J'aime bien, Rémi, votre rapprochement entre Gattaca et Amélie Poulain et je partage votre verdict.

Pour Lynch, y a peu à jeter, à part Dune peut-être. Et même si Wild at Heart est plus commercial, plus gratuit, il est servi par des acteurs hors pair qui l'ont rendu inoubliable. Pour moi, son sommet demeure son unique expérience télé, Twin Peaks, dont je me délecte assez fréquemment. Les deux saisons ne sont disponibles en DVD que depuis très peu de temps, il y avait un problème de droits. Une galerie de portraits que je porte en moi.

Écrit par : david laufer | 01/06/2009

"Wild at Heart" reste un très bon film. Je ne pense pas qu'il soit orienté vers le souci de la commercialisation. C'est aussi le film d'une rencontre avec Barry Gifford, et qui est lié à une époque, à un genre. Le plus commercial, c'est "Dune", justement, mais je ne pense pas que ce soit un mauvais film, même si Lynch le renie parce qu'il n'a pas pu le contrôler jusqu'au bout. Les mystères y fonctionnent quand même assez bien. Je pense que Lynch avait orienté le récit de Herbert dans un sens initiatique, et que cela est resté.

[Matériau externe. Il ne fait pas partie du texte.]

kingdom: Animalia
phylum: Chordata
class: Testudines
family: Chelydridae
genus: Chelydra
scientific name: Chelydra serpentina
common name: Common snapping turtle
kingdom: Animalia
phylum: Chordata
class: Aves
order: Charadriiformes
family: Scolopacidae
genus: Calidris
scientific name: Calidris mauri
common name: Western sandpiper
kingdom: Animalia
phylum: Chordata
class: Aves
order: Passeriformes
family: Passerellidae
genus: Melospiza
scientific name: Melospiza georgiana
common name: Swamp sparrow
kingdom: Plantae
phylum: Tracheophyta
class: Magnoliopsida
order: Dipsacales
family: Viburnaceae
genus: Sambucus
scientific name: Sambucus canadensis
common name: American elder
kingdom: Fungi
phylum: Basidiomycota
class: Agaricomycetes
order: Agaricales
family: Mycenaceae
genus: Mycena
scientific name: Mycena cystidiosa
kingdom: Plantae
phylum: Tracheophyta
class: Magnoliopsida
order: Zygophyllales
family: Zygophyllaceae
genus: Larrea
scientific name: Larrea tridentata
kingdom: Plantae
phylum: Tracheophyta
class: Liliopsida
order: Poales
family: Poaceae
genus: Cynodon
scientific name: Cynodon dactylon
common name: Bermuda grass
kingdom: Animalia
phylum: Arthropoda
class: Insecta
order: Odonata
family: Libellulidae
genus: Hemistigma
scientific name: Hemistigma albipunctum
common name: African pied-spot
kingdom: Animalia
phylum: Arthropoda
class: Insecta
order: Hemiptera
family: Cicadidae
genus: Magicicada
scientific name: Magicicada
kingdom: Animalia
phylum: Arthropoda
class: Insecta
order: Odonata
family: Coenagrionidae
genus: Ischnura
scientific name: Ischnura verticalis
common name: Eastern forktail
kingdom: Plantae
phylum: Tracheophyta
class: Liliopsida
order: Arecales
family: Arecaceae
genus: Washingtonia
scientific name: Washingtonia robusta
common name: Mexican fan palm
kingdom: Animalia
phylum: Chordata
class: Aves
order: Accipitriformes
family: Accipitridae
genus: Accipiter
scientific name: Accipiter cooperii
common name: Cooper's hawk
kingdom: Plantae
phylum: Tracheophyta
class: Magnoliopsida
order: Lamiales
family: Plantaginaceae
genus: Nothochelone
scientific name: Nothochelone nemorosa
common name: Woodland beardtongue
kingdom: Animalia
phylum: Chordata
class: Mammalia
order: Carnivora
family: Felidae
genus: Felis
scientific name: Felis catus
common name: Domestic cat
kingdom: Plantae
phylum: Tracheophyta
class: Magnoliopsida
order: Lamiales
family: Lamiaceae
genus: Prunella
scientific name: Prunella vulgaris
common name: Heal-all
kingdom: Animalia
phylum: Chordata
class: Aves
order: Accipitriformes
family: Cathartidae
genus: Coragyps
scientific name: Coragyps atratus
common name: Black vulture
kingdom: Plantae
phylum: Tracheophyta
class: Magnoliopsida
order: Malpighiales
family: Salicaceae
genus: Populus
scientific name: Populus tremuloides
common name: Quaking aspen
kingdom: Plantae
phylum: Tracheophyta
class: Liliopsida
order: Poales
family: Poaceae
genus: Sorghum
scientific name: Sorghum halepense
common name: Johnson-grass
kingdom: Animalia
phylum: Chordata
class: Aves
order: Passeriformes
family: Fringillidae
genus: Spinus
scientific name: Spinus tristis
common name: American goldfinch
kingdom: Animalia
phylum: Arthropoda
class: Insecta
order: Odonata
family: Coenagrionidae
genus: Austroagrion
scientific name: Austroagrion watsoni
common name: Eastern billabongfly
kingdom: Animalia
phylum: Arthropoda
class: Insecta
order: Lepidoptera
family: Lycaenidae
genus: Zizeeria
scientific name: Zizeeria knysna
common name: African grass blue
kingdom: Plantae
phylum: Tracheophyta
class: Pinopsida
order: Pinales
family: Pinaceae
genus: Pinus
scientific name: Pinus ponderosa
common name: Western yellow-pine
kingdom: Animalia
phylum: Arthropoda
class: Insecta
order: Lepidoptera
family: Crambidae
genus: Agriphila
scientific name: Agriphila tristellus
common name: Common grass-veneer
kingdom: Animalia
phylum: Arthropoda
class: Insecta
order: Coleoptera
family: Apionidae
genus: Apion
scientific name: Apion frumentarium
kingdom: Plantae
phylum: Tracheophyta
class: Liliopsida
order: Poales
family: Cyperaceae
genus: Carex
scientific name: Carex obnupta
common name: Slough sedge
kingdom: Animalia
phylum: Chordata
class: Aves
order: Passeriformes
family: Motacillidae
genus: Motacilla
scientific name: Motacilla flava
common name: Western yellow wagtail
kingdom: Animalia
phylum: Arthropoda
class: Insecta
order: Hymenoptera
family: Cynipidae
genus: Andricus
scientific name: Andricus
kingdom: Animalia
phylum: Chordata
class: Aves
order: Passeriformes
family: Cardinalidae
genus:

Mais avec "Twin Peaks", il a créé une sorte de mythologie contemporaine, et c'est vrai que c'est sublime, incomparable. Le film "Fire Walk with Me" est très beau. Il est même bouleversant. Cet univers de Twin Peaks, qui n'a pas envie de le rejoindre?

Écrit par : Rémi Mogenet | 01/06/2009

Mon royaume pour un café noir et une part de blueberry pie au Double R café.